Age=73; good health and good physical condition. GS is 3+4 from biopsy; PSA 13); right SV invasion on MRI. I am considered high risk doe to the SVI. I have reviewed over 100 journal articles and as my docs (surgeon, radiologist and a med oncologist) the effectiveness is comparable. As expected when put on the spot "What would you do" the radiologist said "slightly lean to radiation"; the surgeon favored surgery for the reason that salvage RP is a more difficult surgery; the med oncologist was slightly in favor of radiation + ADT. Thoughts from anyone? Thank you!

  1. I had similar numbers. Took the surgery. Margins clear. Six months later PSA was .2. Concerned, I asked the Urologist/Surgeon about radiation. He said, we can do that if you want to. I didn't. 5 years later PSA was 1 and I had it done but it wasn't where they thought it was, ie, the prostate bed. Today, I take Casodex to keep it down, alternating month on/off.


    I guess Im suggesting to have both. Cut out and

    1. What has your experience with Casodex been?

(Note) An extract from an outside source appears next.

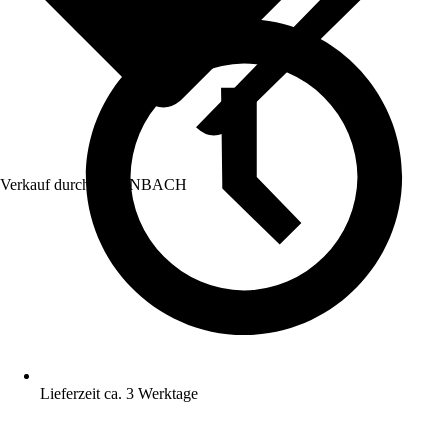
Verkauf durch:
HORNBACH
Lieferzeit ca. 3 Werktage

      1. Hi . Sorry to hear about the diagnosis, but glad to hear you have been doing your homework. Each case is different and, for your protection, we cannot give medical advice over the internet. One of the things you are definitely experiencing is the phenomenon of specialists thinking their area of expertise is best - surgeons want to cut and radiologists want to radiate. I don't think there is anything nefarious about this, just human nature. A couple of questions for the doctors do come to mind. One is, how does the seminal vesicle invasion change the equation? By this I mean things like the likelihood of needing radiation following surgery. Also, have different types of radiation been discussed, such as Cyberknife or proton therapy? Have other potential therapies been discussed, such as cryotherapy? Hopefully others who may have had similar circumstances will weigh in with their experiences. Please feel free to keep us posted. Best, Richard (ProstateCancer.net Team)

        1. Sneakers100,


          Hello I was 63; in working with a local urologist at a smaller community hospital the following was determined: PSA had crept up to 5.6, worst case biopsy sample was 5+4 = 9.

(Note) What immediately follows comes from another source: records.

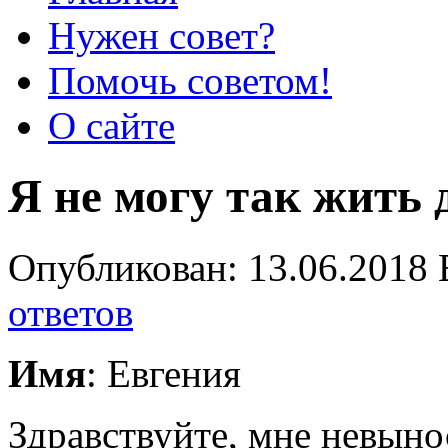
Нужен совет?
Помочь советом!
О сайте
Я не могу так жить
Опубликован: 13.06.2018 
ответов
Имя
: Евгения
Здравствуйте, мне невыно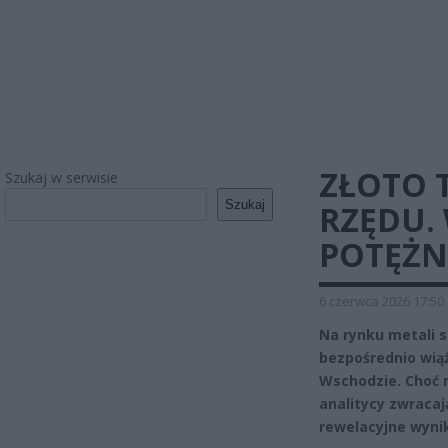
ZŁOTO T
Szukaj w serwisie
Szukaj
RZĘDU.
POTĘŻN
6 czerwca 2026 17:50
Na rynku metali 
bezpośrednio wią
Wschodzie. Choć m
analitycy zwraca
rewelacyjne wyni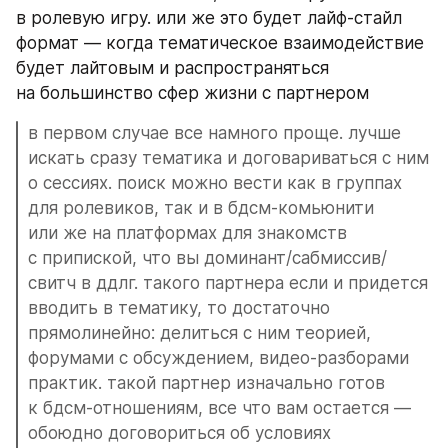
в ролевую игру. или же это будет лайф-стайл 
формат — когда тематическое взаимодействие 
будет лайтовым и распространяться 
на большинство сфер жизни с партнером
в первом случае все намного проще. лучше 
искать сразу тематика и договариваться с ним 
о сессиях. поиск можно вести как в группах 
для ролевиков, так и в бдсм-комьюнити 
или же на платформах для знакомств 
с припиской, что вы доминант/сабмиссив/
свитч в ддлг. такого партнера если и придется 
вводить в тематику, то достаточно 
прямолинейно: делиться с ним теорией, 
форумами с обсуждением, видео-разборами 
практик. такой партнер изначально готов 
к бдсм-отношениям, все что вам остается — 
обоюдно договориться об условиях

          At this point I can appreciate what you are doing in seeking 2nd opinions - good for you! I live in the Chicago area, and switched gears to one of the national Cancer Institutes, Northwestern University Medicine for 2 - 2nd opinions. Of course surgeon preferred surgery. However; the radiation oncologist was very good, explained that they have different flavors of radiation including Proton. However after looking at my records and hearing my story he said: "Off the record you are healthy enough, therefore you should strongly consider surgery" (He may be the most honest medical expert I will ever talk to!).


          When I asked him why, 2 things resonated with me:


          1) He suggested if you have radiation first and if you were to have a recurrence, surgery is no longer a practical follow-up. I have since learned (true or not?), that apparently it is very difficult to operate thru tissue that had been previously irradiated. His comment was why take 2 cards off the table by doing radiation first if you are healthy enough for surgery first?


          2) He also said that radiation goes hand-in-hand with ADT/Hormone Therapy, and for some men it can be very hard to tolerate.


          Yes I did get surgery and am not looking back. Just sharing what went into my decision to have surgery, everyone is different, being your own advocate by researching and getting 2nd opinions is key. Wishing you the best with whatever you choose!